By Kathleen D. Tresemer
I mentioned to my Second Half friend Pat that I was busier than ever lately, not my initial plan of working leisurely from home.
“I don’t know how this happened,” I whined into the phone. “I am working a million hours a week…I could beat Santa Claus’ work schedule!”
One of the best things about my friend, she ignores my skewed view of the world, and gets right to the truth. “Why do we keep doing this to ourselves?” Pat asked me. “We have forgotten how to say ‘No’ to the demands of others.”
“Years of time management training,” I muttered, “down the drain!”
Time management in the workplace is totally different from time management in your personal life, and if you work at home, well…forget it! Free-lancing is much like being a parent—the demands of the job are not bound by the average eight hours a day. But, I do it because I want to work at what I love—writing.
I wondered, “Where does the average person go—other than Oprah or Dr. Phil—if they need help managing their time and their life?”
I met Anne Elizabeth Helle several years ago at a book club. Anne is a life and career coach, founder of her Roscoe-based business: Human Impact Group, Inc. She made the decision to spend her Second Half “celebrating human uniqueness…by helping clients discover who they are and how they will best impact their world.”
Here’s a great resource for almost anyone—Anne sends a free newsletter that arrives on your computer, designed to assist you in meeting your personal goals and changing your life for the better. If you like what you read, you might want to set up a complimentary consultation with the coach. What have you got to lose?
Anne suggests a two-step evaluation process:
First, write down how you spend your time: “Be honest with yourself. Take a good look at what you do, and what others would see you do.”
Second, write down the things you value most in life: “What are your priorities? What is most important to you in each of the following areas?” Her list includes:
• Health & Well-Being
• Friends & Family
• Home Environment
• Fun & Recreation
• Personal Growth/Spirituality
Then, she asks, “What do you notice about how you are spending your time vs. your stated priorities?”
Well, I noticed I have been focusing more on career and finances than the other areas in my life. Who hasn’t? Fear of a dismal economic future is enough to put anyone’s thinking out of whack.

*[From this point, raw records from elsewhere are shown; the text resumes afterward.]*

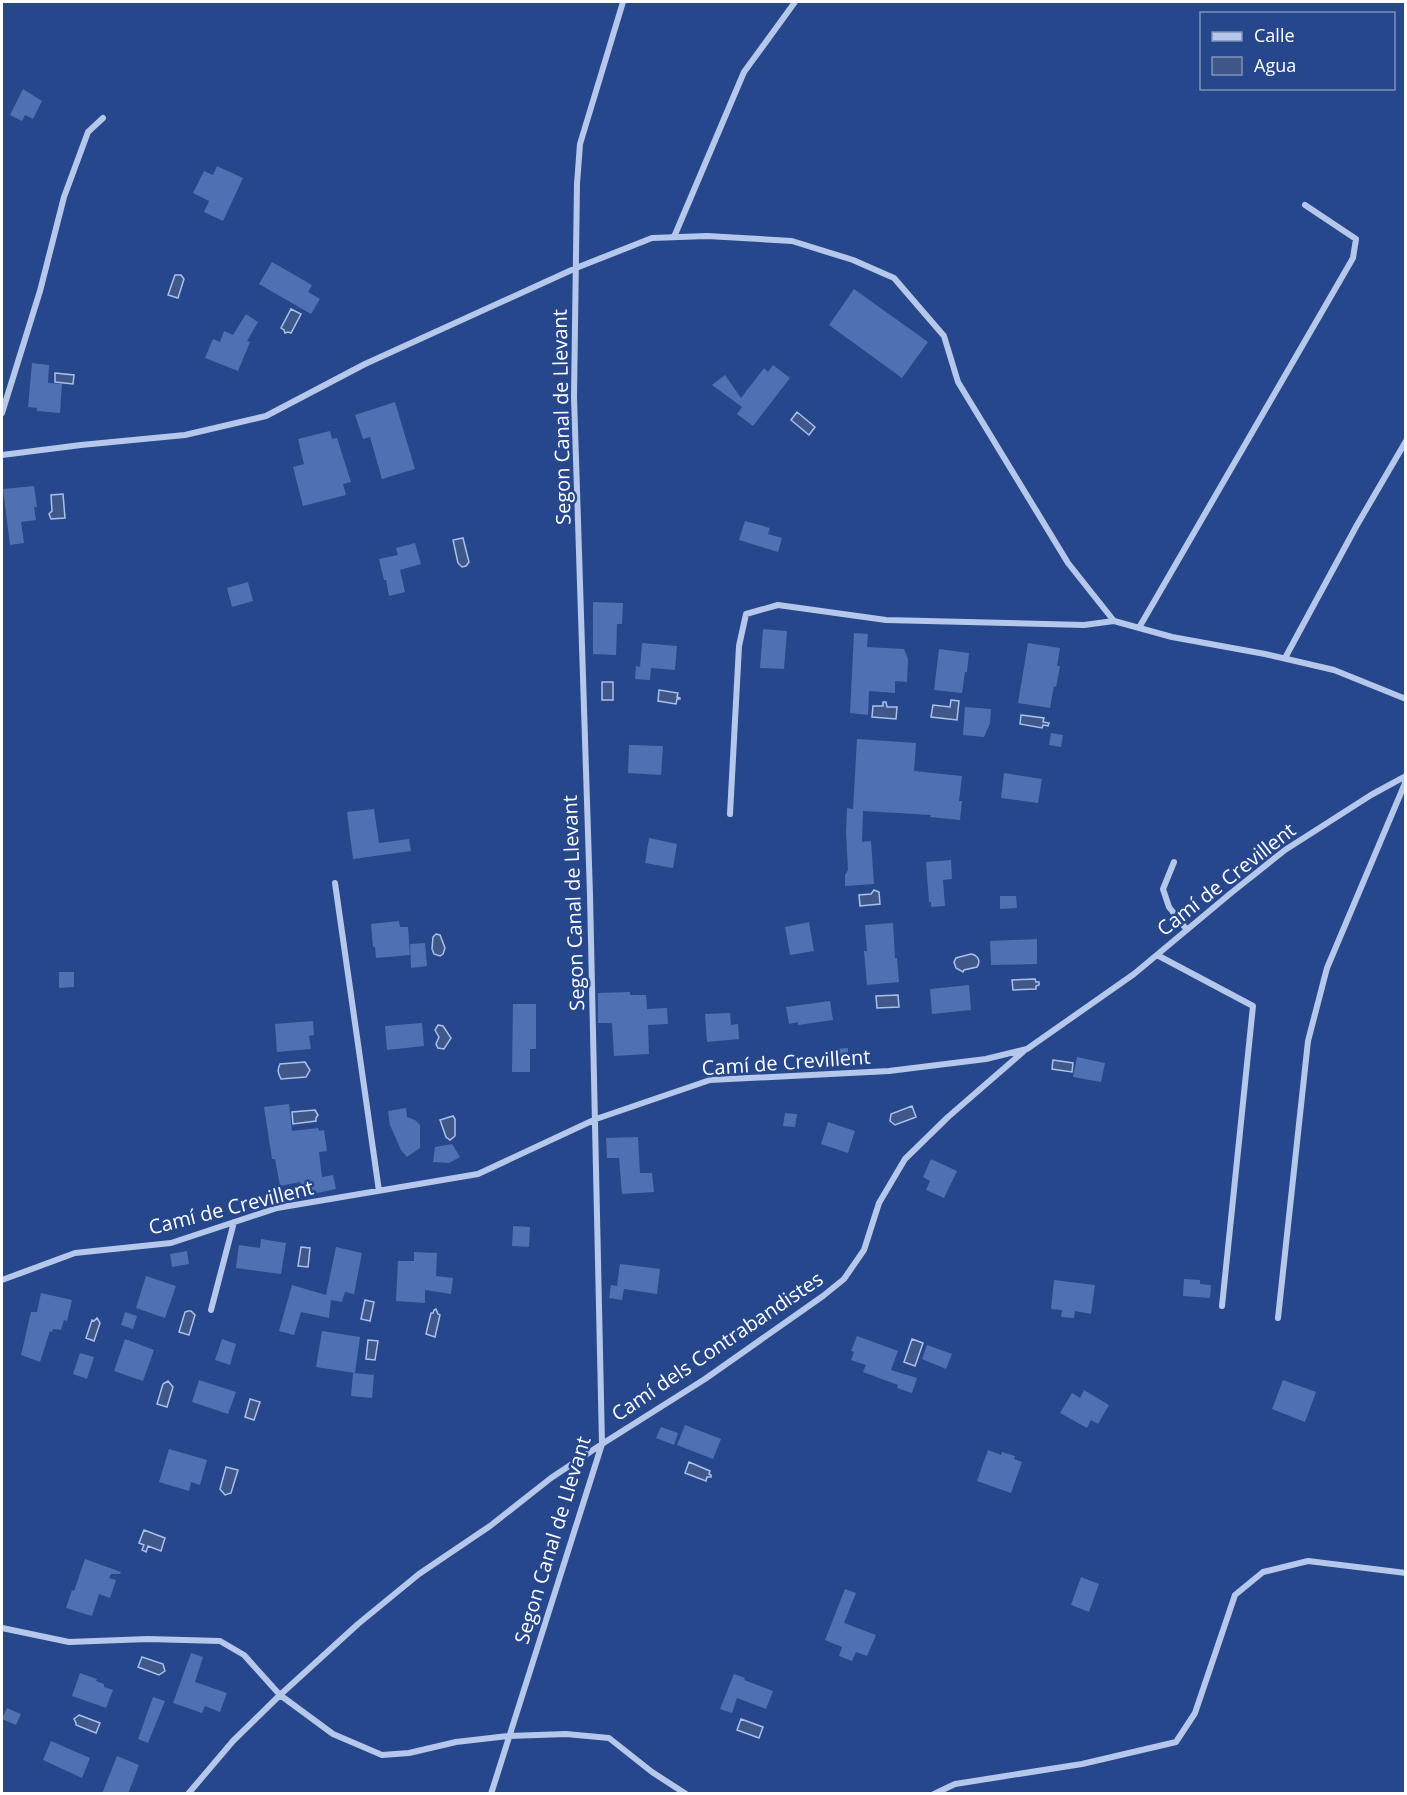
<svg xmlns="http://www.w3.org/2000/svg" width="1407" height="1795" font-family="'Open Sans',sans-serif">
<style>
.water{fill:#405889;stroke:#aac0ea;stroke-width:1.5}
.building{fill:#4f70b2}
.lines{fill:none;stroke-linecap:round;stroke-linejoin:round}
.street{stroke:#b5c7ea;stroke-width:6}
.labels{text-anchor:middle;dominant-baseline:central;stroke-width:5;stroke-linejoin:round;paint-order:stroke}
.street-label{font-size:20px;fill:#fff;stroke:#27478c}
</style>
<rect width="100%" height="100%" fill="#27478c"/>
<path class="water" d="M175 275H181L184 279 178 298 168 295Z
M291 309 301 314 291 333 288 332 285 333 284 330 281 328Z
M55 373 74 375 73 384 55 382Z
M797 412 815 427 809 435 791 420Z
M63 494 65 518 51 519 49 514 52 511 51 495Z
M463 538 469 562 466 566 462 567 458 563 453 540Z
M602 682H613V700H602Z
M659 690 678 693 677 697 680 698V699H677L676 704 658 701Z
M951 700 959 701 957 720 931 717 933 705 950 707Z
M883 702H886L887 707H897L896 719 872 717 873 706H883Z
M1021 715 1044 718 1043 722 1049 723 1048 726 1043 725 1042 728 1020 724Z
M874 890 879 892 880 904 860 906 859 895 871 894Z
M436 934 440 935 445 948 443 954 440 956 434 954 432 949 433 937Z
M971 954C978 955 981 961 977 967L964 970 963 972 956 968 954 962 956 958Z
M1035 979 1036 982H1039V985L1036 986V989L1013 990 1012 980Z
M898 995 899 1007 877 1008 876 996Z
M438 1025 443 1026 451 1038 444 1049 438 1048 436 1044 439 1037 435 1030Z
M1053 1060 1073 1063 1072 1072 1052 1069Z
M305 1062 310 1070 306 1077 281 1079C278 1073 277 1070 280 1064Z
M912 1106 916 1117 895 1125 890 1121 891 1114Z
M315 1110 318 1115 316 1118V1121L293 1124 292 1112Z
M453 1116 455 1119V1136L450 1140 446 1137 440 1120Z
M301 1247 310 1248 308 1267 298 1266Z
M365 1300 374 1302 370 1321 361 1319Z
M436 1309 438 1314 440 1315 435 1337 426 1334 431 1313H433L434 1310Z
M188 1311H191L195 1315 189 1335 179 1332 185 1312Z
M97 1318 100 1323 94 1341 86 1338 92 1320 94 1321Z
M912 1339 923 1343 915 1366 904 1362Z
M368 1340 378 1341 375 1360 366 1359Z
M168 1381 173 1387 167 1407 157 1404 163 1384Z
M250 1399 260 1402 254 1420 245 1417Z
M689 1462 710 1471 709 1474 711 1475V1477H707L706 1481 685 1473Z
M226 1467 238 1470 231 1493 225 1495 220 1489Z
M144 1530 165 1538 161 1551 148 1546 146 1552 142 1550 144 1545 139 1543Z
M142 1657 163 1664 165 1671 159 1675 138 1667Z
M79 1715 100 1723 96 1733 76 1725V1723L74 1719Z
M741 1719 763 1727 759 1738 737 1730Z"/>
<path class="building" d="M23 89 42 101 33 119 25 115 22 121 10 115Z
M217 166 243 178 223 221 204 212 209 201 193 193 204 171 213 175Z
M272 262 312 285 308 292 320 299 311 314 259 284Z
M854 289 928 342 902 378 829 325Z
M246 314 258 322 247 341 250 342 238 371 205 358 213 339 220 342 224 331 233 335Z
M32 363 49 365 48 383 62 384 60 413 37 411V408L28 407Z
M773 365 790 378 753 426 737 414 742 407 712 385 725 375 741 398 764 368 768 372Z
M395 402 415 469 382 479 370 437 363 439 355 415Z
M330 431 332 439 337 438 351 482 343 484 346 495 303 506 293 467 304 464 298 439Z
M34 486 37 507H34L36 520 21 522 24 543 10 545 3 489Z
M745 521 770 528 768 534 782 538 778 552 739 540Z
M415 543 421 564 400 570 405 592 389 596 386 580H384L379 559 398 555 396 548Z
M248 582 253 601 232 607 227 588Z
M593 602 623 603 622 624H617L616 655 593 654Z
M763 629 787 631 784 669 760 668Z
M854 633 868 634 867 647 904 649 908 659 907 682 895 681V693L869 691 868 715 850 713Z
M642 643 677 646 675 670 651 668 650 680 635 679 636 666 640 667Z
M1028 643 1060 648 1057 666H1060L1056 687 1054 686 1050 708 1018 703Z
M939 649 969 653 967 672H965L962 693 934 690Z
M965 707 991 709 990 723 984 737 963 735Z
M1051 733 1063 735 1061 747 1049 745Z
M857 739 916 743 914 771 962 776 959 801H962L960 820 930 817 931 815 863 811 862 842 871 841 874 884 845 886V875L848 870 846 832 847 808 853 809Z
M629 745 663 746 661 775 628 773Z
M1004 773 1042 779 1038 803 1001 798Z
M374 809 379 843 409 839 411 851 353 859 347 812Z
M649 838 677 844 673 868 645 863Z
M951 860 952 879 943 880 945 906 931 907V902H929L926 862Z
M1000 896H1016L1017 908 1000 909Z
M399 921 400 927H408L410 955 376 958 375 947H373L371 924Z
M809 922 814 951 790 955 785 927Z
M893 923 895 958H897L899 982 867 985 864 951H867L865 925Z
M1037 939V964L991 965 990 941Z
M425 943 427 966 411 968 410 944Z
M59 972H74V987L59 988Z
M969 985 971 1010 932 1014 930 989Z
M630 992V995H646L647 1009 667 1008 668 1024 648 1025 649 1054 614 1056 612 1023H598V993Z
M830 1001 833 1020 798 1025V1022L789 1024 786 1007Z
M513 1004H536V1049H530V1072H512Z
M730 1013 731 1025 738 1024 739 1039 707 1042 705 1014Z
M313 1021 314 1035 309 1036 311 1049 277 1052 275 1024Z
M422 1023 424 1046 387 1050 385 1026Z
M848 1048V1062L833 1063 832 1049Z
M1077 1057 1105 1063 1101 1082 1073 1077Z
M289 1104 292 1131 318 1128 319 1131 324 1130 327 1151 319 1152 322 1177 333 1175 336 1189 303 1196 300 1182 280 1186 275 1159H272L264 1107Z
M406 1108 407 1117 415 1120 420 1125V1148L407 1157 401 1150 390 1125 388 1111Z
M785 1113 797 1114 795 1127 783 1126Z
M828 1122 855 1131 848 1153 821 1144Z
M638 1137 640 1173H652L654 1192 622 1194 619 1158H607L606 1138Z
M452 1144 460 1157 449 1163 433 1162 435 1147Z
M931 1159 957 1171 944 1198 926 1190 930 1181 923 1177Z
M513 1226 530 1227 529 1247 512 1246Z
M261 1239 286 1243 281 1274 236 1268 239 1245 260 1248Z
M336 1247 362 1253 354 1294 345 1292 342 1302 331 1300 329 1318 301 1312 294 1335 279 1331 292 1285 326 1295Z
M187 1251 189 1264 172 1267 170 1254Z
M414 1252 437 1253 436 1276 453 1278 451 1294 425 1290V1303L396 1301 398 1261H414Z
M620 1264 660 1269 657 1294 624 1289 622 1300 609 1298 611 1285 617 1286Z
M146 1276 176 1286 165 1318 136 1308Z
M1184 1279 1200 1280V1284L1211 1285 1210 1298 1183 1296Z
M1054 1280 1095 1285 1091 1314 1075 1311 1074 1318 1061 1317 1062 1310 1051 1309Z
M41 1293 72 1300 67 1321 64 1320 61 1330 53 1329 52 1332 50 1331 40 1362 21 1355 31 1312H37Z
M125 1312 137 1316 133 1329 121 1325Z
M322 1331 360 1337 355 1373 316 1367Z
M857 1336 898 1351 891 1370 917 1378 912 1393 897 1388 898 1385 863 1372 866 1365 851 1360 854 1352 851 1351Z
M125 1339 154 1350 143 1381 114 1371Z
M222 1339 236 1344 230 1365 215 1360Z
M927 1345 952 1354 946 1369 922 1359Z
M80 1353 94 1357 87 1379 73 1374Z
M353 1373 374 1375 372 1398 351 1396Z
M199 1380 236 1392 228 1414 192 1402Z
M1283 1380 1316 1392 1305 1422 1272 1409Z
M1084 1390 1109 1405 1098 1424 1091 1420 1087 1428 1060 1413 1072 1393 1080 1398Z
M685 1425 721 1439 713 1459 677 1445Z
M661 1427 678 1433 674 1445 656 1438Z
M169 1449 207 1460 200 1485 191 1482 189 1491 159 1482Z
M988 1450 1001 1455 1002 1452 1015 1456 1014 1459 1022 1462 1011 1493 977 1481Z
M85 1559 121 1572 120 1574H111L109 1578 116 1580 110 1598 99 1594 92 1616 66 1608 72 1590 74 1591Z
M1081 1577 1099 1584 1089 1612 1071 1605Z
M845 1589 856 1593 844 1623 876 1635 867 1656 856 1652 852 1661 839 1656 842 1647 825 1640Z
M191 1653 203 1657 195 1682 227 1693 220 1712 205 1706 202 1713 173 1703Z
M80 1673 97 1679 96 1681 104 1684V1687L113 1690 106 1708 72 1696Z
M734 1674 745 1678 744 1680 773 1691 766 1709 737 1698 732 1713 720 1709Z
M153 1697 165 1701 148 1743 138 1739Z
M7 1708 21 1714 16 1725 2 1719Z
M51 1741 90 1758 82 1778 43 1760Z
M117 1756 139 1765 128 1794H102Z"/>
<g class="lines">
<path class="street" d="M674 237 744 72 795 2
M2 413 40 291 64 197 88 132 103 118
M2 455 81 445 185 435 266 416 365 364 576 268 652 238 707 236 792 241 853 260 894 278 944 336 958 382 1068 563 1114 621 1172 637 1265 654 1334 670 1406 699
M1140 626 1353 258 1356 239 1305 205
M1285 658 1357 525 1406 441
M730 814 739 646 746 614 778 605 886 620 1084 625 1114 621
M1174 862 1163 889 1169 907 1187 930
M335 883 379 1191
M1157 955 1253 1006 1222 1306
M2 1280 75 1253 171 1243 277 1208 478 1174 596 1119 710 1080 889 1071 986 1059 1027 1049 1134 974 1231 893 1285 850 1371 795 1406 776
M211 1310 234 1222
M1278 1318 1308 1041 1327 968 1406 781
M2 1628 69 1642 148 1639 220 1641 244 1655 280 1695 333 1734 382 1755 409 1753 456 1742 508 1736 566 1734 609 1738 652 1772 686 1794
M188 1794 233 1741 280 1695 358 1624 419 1574 490 1526 551 1478 602 1444 705 1379 823 1296 844 1279 864 1250 879 1203 905 1159 948 1117 1024 1051
M491 1794 602 1444 590 895 574 397 577 184 580 144 623 2
M934 1794 955 1784 1082 1764 1176 1742 1195 1713 1235 1595 1263 1572 1308 1561 1406 1573"/>
</g>
<g class="labels">
<g class="street-label">
<text transform="translate(561 417) rotate(-91)">Segon Canal de Llevant</text>
<text transform="translate(1226 879) rotate(-38)">Camí de Crevillent</text>
<text transform="translate(573 903) rotate(-92)">Segon Canal de Llevant</text>
<text transform="translate(786 1062) rotate(-4)">Camí de Crevillent</text>
<text transform="translate(231 1207) rotate(-14)">Camí de Crevillent</text>
<text transform="translate(717 1346) rotate(-34)">Camí dels Contrabandistes</text>
<text transform="translate(552 1540) rotate(-73)">Segon Canal de Llevant</text>
</g>
</g>
<rect width="1407" height="1795" fill="none" stroke="#ffffff" stroke-width="6"/>
<rect x="1200" y="12" width="195" height="78" fill="#27478c" stroke="#7d91ba" stroke-width="1.5"/>
<rect x="1212" y="32" width="30" height="9" fill="#b5c7ea" stroke="#7d91ba" stroke-width="1.5"/>
<text x="1254" y="42" font-size="18" fill="#ffffff">Calle</text>
<rect x="1212" y="57" width="30" height="18" fill="#405889" stroke="#7d91ba" stroke-width="1.5"/>
<text x="1254" y="72" font-size="18" fill="#ffffff">Agua</text>
</svg>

Then, I noticed something else: I have and use a planner every day, but rarely schedule in recreational time. I put anything work-related on the calendar, to be certain I don’t miss any job or volunteer commitments. Fun stuff is scheduled around that stuff.
I never say to myself, “Oh, Thursday I have work scheduled in the morning and a meeting in the afternoon, so I need to schedule my 30 minutes of exercise and some meditation time.” RIGHT!
I was surprised to learn Coach Anne is suggesting just that: “The initial step to getting back on track is to put yourself first,” she says. “Make yourself your first priority.”
Some of her suggestions are:
1. Put an emphasis on the basics: eat right, exercise your body to benefit your mind, exercise your brain.
2. Schedule down time every day, to allow for relaxation and creative thought.
3. Rest one day each week—the Man Upstairs gave us a seventh day for a reason!
4. Plan for FUN—put it in your PDA, on your calendar, or in your planner.
“Recognize that you have the power to choose your attitude and behavior in regards to time, and that you are accountable for the choices that you make,” Anne says. “Take one small step in an effort to create more time in your life!”
I committed to taking that “one small step” Anne is talking about. Hubby is helping—he bought me a kitchen timer for my desk and insists I use it: “Set it for 20 minutes; get up and take a break when the timer goes off.”
“Nobody can stop after 20 minutes!” my workaholic mind rebelled. But I do set it for 30 or 40 minutes, and take a 5-10 minute break, even if it is to check the roast or toss in some laundry. The newest development is: sometimes I keep typing when the timer goes off without even registering the sound!
“The human mind can block out all kinds of stimuli,” Hubby scolds. “You have to be willing to accept this new schedule.”
Willing? I really do want more free time, more exercise, more fun in my life.
“Since our conversation about our hectic schedules,” I told my friend Pat, “I’m writing a column about having more time for the good things in my life.”
Pat laughed, “Isn’t that kind of self-defeating?”
She’s right…so now I commit to scheduling regular breaks during my day, blocks of time for recreation and personal development, social time for my neglected dear friends, and I’m arranging for a day off each week.
Oh, crap, now I’m late for a meeting!